***** SUPPLIED RECORDS

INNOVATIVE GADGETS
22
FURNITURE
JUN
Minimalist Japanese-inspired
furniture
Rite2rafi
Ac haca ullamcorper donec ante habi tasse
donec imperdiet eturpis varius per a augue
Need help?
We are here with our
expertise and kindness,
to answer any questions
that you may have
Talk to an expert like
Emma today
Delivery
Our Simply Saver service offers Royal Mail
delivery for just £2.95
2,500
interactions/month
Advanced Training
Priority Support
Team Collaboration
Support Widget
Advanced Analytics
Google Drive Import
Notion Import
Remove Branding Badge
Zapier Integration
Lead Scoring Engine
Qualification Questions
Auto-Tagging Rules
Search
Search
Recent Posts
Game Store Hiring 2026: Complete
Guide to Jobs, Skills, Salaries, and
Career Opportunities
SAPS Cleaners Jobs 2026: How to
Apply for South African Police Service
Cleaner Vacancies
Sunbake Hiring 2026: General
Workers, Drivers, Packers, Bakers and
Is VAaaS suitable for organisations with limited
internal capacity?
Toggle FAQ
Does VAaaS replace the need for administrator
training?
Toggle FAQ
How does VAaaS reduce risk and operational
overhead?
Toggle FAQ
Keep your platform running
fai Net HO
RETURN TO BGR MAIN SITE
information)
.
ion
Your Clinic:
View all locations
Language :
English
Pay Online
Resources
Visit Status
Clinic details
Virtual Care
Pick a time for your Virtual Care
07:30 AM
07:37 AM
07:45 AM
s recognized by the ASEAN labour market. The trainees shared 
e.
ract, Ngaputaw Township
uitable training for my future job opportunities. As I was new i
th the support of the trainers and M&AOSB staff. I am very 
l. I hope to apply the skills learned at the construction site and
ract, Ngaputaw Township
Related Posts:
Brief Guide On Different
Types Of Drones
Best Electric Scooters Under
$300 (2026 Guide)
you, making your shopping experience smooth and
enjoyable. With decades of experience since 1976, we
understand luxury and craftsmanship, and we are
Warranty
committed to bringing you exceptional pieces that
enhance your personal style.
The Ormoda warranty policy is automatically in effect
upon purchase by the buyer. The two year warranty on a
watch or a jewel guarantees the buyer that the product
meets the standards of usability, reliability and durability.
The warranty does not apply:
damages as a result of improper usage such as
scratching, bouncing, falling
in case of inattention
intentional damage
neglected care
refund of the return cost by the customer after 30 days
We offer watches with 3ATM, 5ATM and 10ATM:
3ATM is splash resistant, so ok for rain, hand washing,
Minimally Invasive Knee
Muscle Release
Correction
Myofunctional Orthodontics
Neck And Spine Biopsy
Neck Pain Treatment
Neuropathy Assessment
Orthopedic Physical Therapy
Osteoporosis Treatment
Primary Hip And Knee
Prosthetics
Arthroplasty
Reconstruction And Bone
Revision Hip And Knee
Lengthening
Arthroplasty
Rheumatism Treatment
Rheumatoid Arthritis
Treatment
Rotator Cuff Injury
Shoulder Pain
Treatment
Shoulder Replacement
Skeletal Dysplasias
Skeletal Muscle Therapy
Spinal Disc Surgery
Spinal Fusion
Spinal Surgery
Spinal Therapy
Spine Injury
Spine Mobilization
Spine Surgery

**********

Each entry is to be output exactly as it was written.

# SOLUTION
INNOVATIVE GADGETS
22
FURNITURE
JUN
Minimalist Japanese-inspired
furniture
Rite2rafi
Ac haca ullamcorper donec ante habi tasse
donec imperdiet eturpis varius per a augue
Need help?
We are here with our
expertise and kindness,
to answer any questions
that you may have
Talk to an expert like
Emma today
Delivery
Our Simply Saver service offers Royal Mail
delivery for just £2.95
2,500
interactions/month
Advanced Training
Priority Support
Team Collaboration
Support Widget
Advanced Analytics
Google Drive Import
Notion Import
Remove Branding Badge
Zapier Integration
Lead Scoring Engine
Qualification Questions
Auto-Tagging Rules
Search
Search
Recent Posts
Game Store Hiring 2026: Complete
Guide to Jobs, Skills, Salaries, and
Career Opportunities
SAPS Cleaners Jobs 2026: How to
Apply for South African Police Service
Cleaner Vacancies
Sunbake Hiring 2026: General
Workers, Drivers, Packers, Bakers and
Is VAaaS suitable for organisations with limited
internal capacity?
Toggle FAQ
Does VAaaS replace the need for administrator
training?
Toggle FAQ
How does VAaaS reduce risk and operational
overhead?
Toggle FAQ
Keep your platform running
fai Net HO
RETURN TO BGR MAIN SITE
information)
.
ion
Your Clinic:
View all locations
Language :
English
Pay Online
Resources
Visit Status
Clinic details
Virtual Care
Pick a time for your Virtual Care
07:30 AM
07:37 AM
07:45 AM
s recognized by the ASEAN labour market. The trainees shared 
e.
ract, Ngaputaw Township
uitable training for my future job opportunities. As I was new i
th the support of the trainers and M&AOSB staff. I am very 
l. I hope to apply the skills learned at the construction site and
ract, Ngaputaw Township
Related Posts:
Brief Guide On Different
Types Of Drones
Best Electric Scooters Under
$300 (2026 Guide)
you, making your shopping experience smooth and
enjoyable. With decades of experience since 1976, we
understand luxury and craftsmanship, and we are
Warranty
committed to bringing you exceptional pieces that
enhance your personal style.
The Ormoda warranty policy is automatically in effect
upon purchase by the buyer. The two year warranty on a
watch or a jewel guarantees the buyer that the product
meets the standards of usability, reliability and durability.
The warranty does not apply:
damages as a result of improper usage such as
scratching, bouncing, falling
in case of inattention
intentional damage
neglected care
refund of the return cost by the customer after 30 days
We offer watches with 3ATM, 5ATM and 10ATM:
3ATM is splash resistant, so ok for rain, hand washing,
Minimally Invasive Knee
Muscle Release
Correction
Myofunctional Orthodontics
Neck And Spine Biopsy
Neck Pain Treatment
Neuropathy Assessment
Orthopedic Physical Therapy
Osteoporosis Treatment
Primary Hip And Knee
Prosthetics
Arthroplasty
Reconstruction And Bone
Revision Hip And Knee
Lengthening
Arthroplasty
Rheumatism Treatment
Rheumatoid Arthritis
Treatment
Rotator Cuff Injury
Shoulder Pain
Treatment
Shoulder Replacement
Skeletal Dysplasias
Skeletal Muscle Therapy
Spinal Disc Surgery
Spinal Fusion
Spinal Surgery
Spinal Therapy
Spine Injury
Spine Mobilization
Spine Surgery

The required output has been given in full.